Are the Washington Redskins better or worse than advertised?
Robert Griffin III is fully healthy for the first time since the 2012–2013 season. He also has a new coach and a new offensive coordinator to work with after butting heads with the previous regime. Those two things should make the Redskins much better than they were last season. The question is how RGIII can translate new coach Jay Gruden’s offensive schemes into a potent machine on the field. He has some new toys to play with now that Pierre Garcon and Alfred Morris are also back in the field. Oh, DeSean Jackson is also a Redskin now. That should be good for a couple of deep balls every game.
The Redskins are a tough team to get a hold of because of the questions they need to answer. I want to say that they’ll be better last year because, really, how much worse can a 3-13 season get. But they’re not going to be as good as some people may think. A 9-7 season is potentially in the cars, which should be good enough to contend for the division title.
This is how close—or mediocre—this division is. The Eagles are the team with the most wins projected at 9. Yep. 9. Meanwhile, the Cowboys and the Giants both have over/under win totals of 8. Then there’s the Redskins at 7.5. Can it get any closer than that?
Unless the Dallas line moves, that 8 over/under looks like a duck. I’m not touching that. The Eagles at 9 could be attainable depending on how Year 2 of Foles and Kelly works. The Giants winning eight games seems like a tall order but it’s also attainable if Manning returns to the guy who throws more TD’s than picks. Finally, the Redskins at 7.5 wins looks like an invitation to take the over.

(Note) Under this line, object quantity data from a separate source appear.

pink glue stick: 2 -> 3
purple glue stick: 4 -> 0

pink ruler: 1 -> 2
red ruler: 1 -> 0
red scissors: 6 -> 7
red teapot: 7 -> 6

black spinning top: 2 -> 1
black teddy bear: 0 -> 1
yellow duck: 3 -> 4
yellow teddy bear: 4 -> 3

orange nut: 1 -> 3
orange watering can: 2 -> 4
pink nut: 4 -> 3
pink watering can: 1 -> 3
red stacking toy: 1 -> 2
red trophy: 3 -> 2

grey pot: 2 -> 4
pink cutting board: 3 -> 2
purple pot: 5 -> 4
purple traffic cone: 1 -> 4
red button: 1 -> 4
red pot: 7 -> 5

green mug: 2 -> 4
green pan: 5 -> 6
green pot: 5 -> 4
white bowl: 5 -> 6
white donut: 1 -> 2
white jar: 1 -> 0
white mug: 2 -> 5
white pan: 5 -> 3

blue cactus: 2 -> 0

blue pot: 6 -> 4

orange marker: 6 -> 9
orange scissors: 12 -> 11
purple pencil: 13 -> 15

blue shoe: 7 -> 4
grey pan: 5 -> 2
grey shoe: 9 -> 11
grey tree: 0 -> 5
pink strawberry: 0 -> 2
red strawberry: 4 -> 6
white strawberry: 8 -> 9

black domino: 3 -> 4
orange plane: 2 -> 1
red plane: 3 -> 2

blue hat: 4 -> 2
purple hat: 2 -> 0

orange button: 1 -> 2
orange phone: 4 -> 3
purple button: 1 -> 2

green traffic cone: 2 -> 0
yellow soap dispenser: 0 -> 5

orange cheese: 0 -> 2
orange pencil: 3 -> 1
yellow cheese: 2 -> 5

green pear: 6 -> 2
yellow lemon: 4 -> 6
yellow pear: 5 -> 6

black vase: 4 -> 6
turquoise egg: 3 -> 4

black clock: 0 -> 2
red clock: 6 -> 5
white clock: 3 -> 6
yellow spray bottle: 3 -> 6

You know what, it’s probably the safest bet to make when it comes to win totals in the NFC East.
To Win the Division
This is probably the only division where there aren’t any real favorites to run away with the division. At this point, the Eagles take that distinction at 7/5 odds, followed by the Giants at 5/2, and the Cowboys and Redskins at 7/2 apiece. The best way to approach this is to hold off on making any bets and see how the first few weeks of the season play out. You might even get good value if a team like Philly starts slow and turns it on later in the season. That’s how I’d approach it because at this point, picking a division winner in the NFC East is like flipping a four-sided coin…if such a thing even exists.
Again, the Eagles are the favorites, presumably by default at 20/1 odds. The Giants are next at 40/1 and the Cowboys and Redskins are at 50/1. Here’s the thing: the NFC isn’t the AFC. This conference is ridiculously stacked that a potential division winner and automatic playoff participant can enter the season as 20/1 odds to win the Super Bowl. If these teams played in the AFC, I guarantee their odds would drop significantly. Unfortunately, they’re not only in the same conference as the Seattle Seahawks, they’re also in the same conference as the San Francisco 49ers, the New Orleans Saints and the Green Bay Packers.
Predicted Order of Finish
I’m predicting Foles to fall back to earth about a record-setting run last year. That means the Eagles won’t be as good as they were last year. I’m already on the record about the Cowboys’ continued run of mediocrity. That leaves the Giants and the Redskins. I like the Washington’s potential more than New York, but you can’t argue against the fact that the Eli Manning-Tom Coughlin combination is due for a bounce back year. Sign me up on the Giants bandwagon then!